All of the data below should be written out exactly.

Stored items
________________

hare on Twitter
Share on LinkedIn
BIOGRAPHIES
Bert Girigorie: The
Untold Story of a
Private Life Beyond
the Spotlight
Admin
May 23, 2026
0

________________

Answer below:
hare on Twitter
Share on LinkedIn
BIOGRAPHIES
Bert Girigorie: The
Untold Story of a
Private Life Beyond
the Spotlight
Admin
May 23, 2026
0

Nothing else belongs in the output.